News Release 

Study pinpoints cell types affected in brains of multiple sclerosis patients

University of Cambridge

Scientists have discovered that a specific brain cell known as a 'projection neuron' has a central role to play in the brain changes seen in multiple sclerosis (MS). The research, published today in Nature, shows that projection neurons are damaged by the body's own immune cells, and that this damage could underpin the brain shrinkage and cognitive changes associated with MS. These new findings provide a platform for specific new MS therapies that target damaged brain cells to be developed.

Multiple sclerosis is a diease of the brain and the spinal cord that affects over two million people worldwide. The potential symptoms of MS are wide ranging and can include problems with vision, movement and cognitive abilities. Previous research has shown that a brain region called the cortex shrinks over time in MS patients, known as cortical atrophy.
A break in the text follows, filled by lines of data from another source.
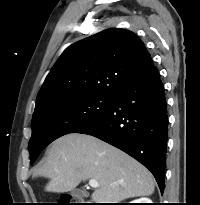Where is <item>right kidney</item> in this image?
I'll return each instance as SVG.
<instances>
[{"instance_id":"ca27d5eb","label":"right kidney","mask_w":200,"mask_h":205,"mask_svg":"<svg viewBox=\"0 0 200 205\" xmlns=\"http://www.w3.org/2000/svg\"><path fill=\"white\" fill-rule=\"evenodd\" d=\"M130 203H152V201L150 198L142 197V198L136 199L134 201H131Z\"/></svg>"}]
</instances>
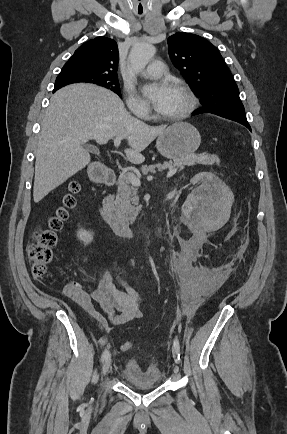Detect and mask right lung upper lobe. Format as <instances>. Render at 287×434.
I'll return each instance as SVG.
<instances>
[{
    "mask_svg": "<svg viewBox=\"0 0 287 434\" xmlns=\"http://www.w3.org/2000/svg\"><path fill=\"white\" fill-rule=\"evenodd\" d=\"M119 53L115 40L101 36L80 46L63 68L117 77ZM55 86L53 92L60 89Z\"/></svg>",
    "mask_w": 287,
    "mask_h": 434,
    "instance_id": "cb5924a9",
    "label": "right lung upper lobe"
}]
</instances>
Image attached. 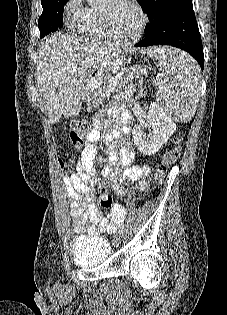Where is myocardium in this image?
Masks as SVG:
<instances>
[{
    "label": "myocardium",
    "instance_id": "myocardium-1",
    "mask_svg": "<svg viewBox=\"0 0 227 315\" xmlns=\"http://www.w3.org/2000/svg\"><path fill=\"white\" fill-rule=\"evenodd\" d=\"M124 1L129 3L135 9V11L140 17V25L136 33L130 37H124L117 34L112 27L108 14L105 11L101 10L103 25L108 35L111 38L119 40V41H123V42H135L143 35L146 29L147 23H148V17L145 11L142 9V7L136 2V0H124Z\"/></svg>",
    "mask_w": 227,
    "mask_h": 315
}]
</instances>
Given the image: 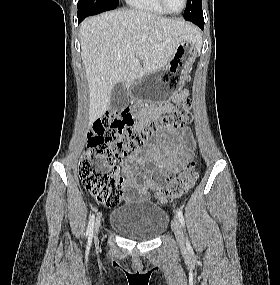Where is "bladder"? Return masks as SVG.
I'll return each instance as SVG.
<instances>
[{"instance_id": "1", "label": "bladder", "mask_w": 280, "mask_h": 285, "mask_svg": "<svg viewBox=\"0 0 280 285\" xmlns=\"http://www.w3.org/2000/svg\"><path fill=\"white\" fill-rule=\"evenodd\" d=\"M109 223L124 237L152 240L166 230L168 214L152 202L131 201L114 209Z\"/></svg>"}]
</instances>
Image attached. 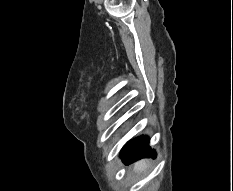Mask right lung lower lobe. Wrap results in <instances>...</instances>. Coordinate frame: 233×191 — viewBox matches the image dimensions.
<instances>
[{"mask_svg": "<svg viewBox=\"0 0 233 191\" xmlns=\"http://www.w3.org/2000/svg\"><path fill=\"white\" fill-rule=\"evenodd\" d=\"M156 157L155 151L149 146L147 136L138 137L126 144L121 151V157L125 164H130L143 157Z\"/></svg>", "mask_w": 233, "mask_h": 191, "instance_id": "right-lung-lower-lobe-1", "label": "right lung lower lobe"}]
</instances>
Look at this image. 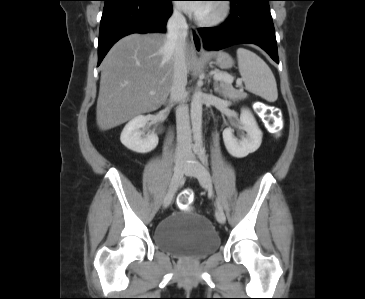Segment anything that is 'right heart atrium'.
Returning a JSON list of instances; mask_svg holds the SVG:
<instances>
[{"instance_id": "d8ad5b80", "label": "right heart atrium", "mask_w": 365, "mask_h": 299, "mask_svg": "<svg viewBox=\"0 0 365 299\" xmlns=\"http://www.w3.org/2000/svg\"><path fill=\"white\" fill-rule=\"evenodd\" d=\"M174 13L175 14H180V9L178 7H174Z\"/></svg>"}]
</instances>
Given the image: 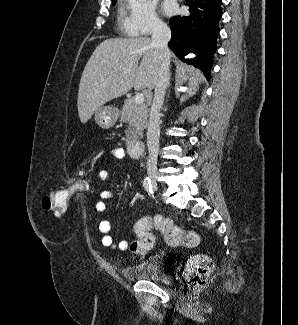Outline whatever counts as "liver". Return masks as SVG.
I'll use <instances>...</instances> for the list:
<instances>
[{
  "mask_svg": "<svg viewBox=\"0 0 298 325\" xmlns=\"http://www.w3.org/2000/svg\"><path fill=\"white\" fill-rule=\"evenodd\" d=\"M158 70L157 50L149 36L107 38L100 42L79 82L77 106L81 122H87L103 104L126 94L133 86L155 88Z\"/></svg>",
  "mask_w": 298,
  "mask_h": 325,
  "instance_id": "obj_1",
  "label": "liver"
}]
</instances>
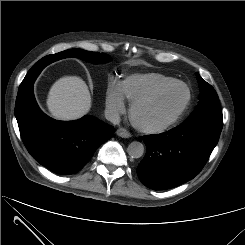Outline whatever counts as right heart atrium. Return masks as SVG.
<instances>
[{
	"mask_svg": "<svg viewBox=\"0 0 245 245\" xmlns=\"http://www.w3.org/2000/svg\"><path fill=\"white\" fill-rule=\"evenodd\" d=\"M105 106L111 119H117L126 111L125 97L121 91L120 83L109 82L105 89Z\"/></svg>",
	"mask_w": 245,
	"mask_h": 245,
	"instance_id": "d8ad5b80",
	"label": "right heart atrium"
}]
</instances>
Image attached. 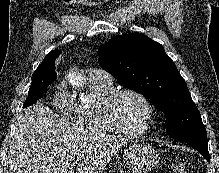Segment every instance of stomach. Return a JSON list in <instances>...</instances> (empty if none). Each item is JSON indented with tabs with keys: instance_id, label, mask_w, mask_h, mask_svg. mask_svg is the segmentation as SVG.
I'll return each mask as SVG.
<instances>
[{
	"instance_id": "stomach-1",
	"label": "stomach",
	"mask_w": 219,
	"mask_h": 173,
	"mask_svg": "<svg viewBox=\"0 0 219 173\" xmlns=\"http://www.w3.org/2000/svg\"><path fill=\"white\" fill-rule=\"evenodd\" d=\"M123 159L131 173H148L157 166L160 157L150 144L133 142L124 150Z\"/></svg>"
}]
</instances>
The processes driving this cortical shrinkage have, until now, been unclear.

In a new international study from the University of Cambridge, University of Heidelberg and University of California, San Francisco, researchers used post-mortem human brain samples from MS patients to study a wide range of cell types implicated in the disease, and compared their findings to brain samples donated from people that did not have MS.

"Using a new technique called single nuclei RNA sequencing, we were able to study the genetic make-up of individual brain cells to understand why some cells might be more susceptible to damage in MS than others," said Dr Lucas Schirmer, lead scientist on the project from the University of Heidelberg.

"Our results showed that a particular type of nerve cell called "projection neurons" were particularly vulnerable to damage in the brains of MS patients."

In healthy people, these projection neurons are involved in communicating information between different areas of the brain. It is therefore possible that the damage to these cells can affect cognitive abilities in MS patients. Moreover, the loss of this particular cell types helps explain why brains of MS patients shrink over time - the more cells that are damaged and lost, the less space the brain takes up.

The researchers also showed that immune cells in the brains of MS patients were targeting projection neurons and causing cell stress and damage.

"We found that antibody-producing immune cells are related to the damage of the important projection neurons in MS brains," said Professor David Rowitch from the University of Cambridge, the senior scientist coordinating the research. "This suggests that cell therapies targeting these immune cells could protect projection neurons and provide a novel treatment for progressive MS."

Dr Dmitry Velmeshev and Professor Arnold Kriegstein from the University of California, San Francisco worked together to develop the techniques used to analyse the genetic code within the individual brain cells.

"These new techniques have wide applicability in the understanding of human neurodevelopmental and neurological disorders and are providing new insight into not only MS, but also autism spectrum disorder," said Professor Arnold Kriegstein.

Dr Andrew Welchman, Head of Neuroscience at Wellcome, said: "This study uses state-of-the-art measurements of gene expression to provide a valuable new window onto the process by which inflammation in the brain causes MS to progress. This new insight should stimulate further development of treatments that could freeze the disease in its tracks. It is an exciting advance that attests to the importance of cutting-edge genetic tools in understanding diseases of the brain."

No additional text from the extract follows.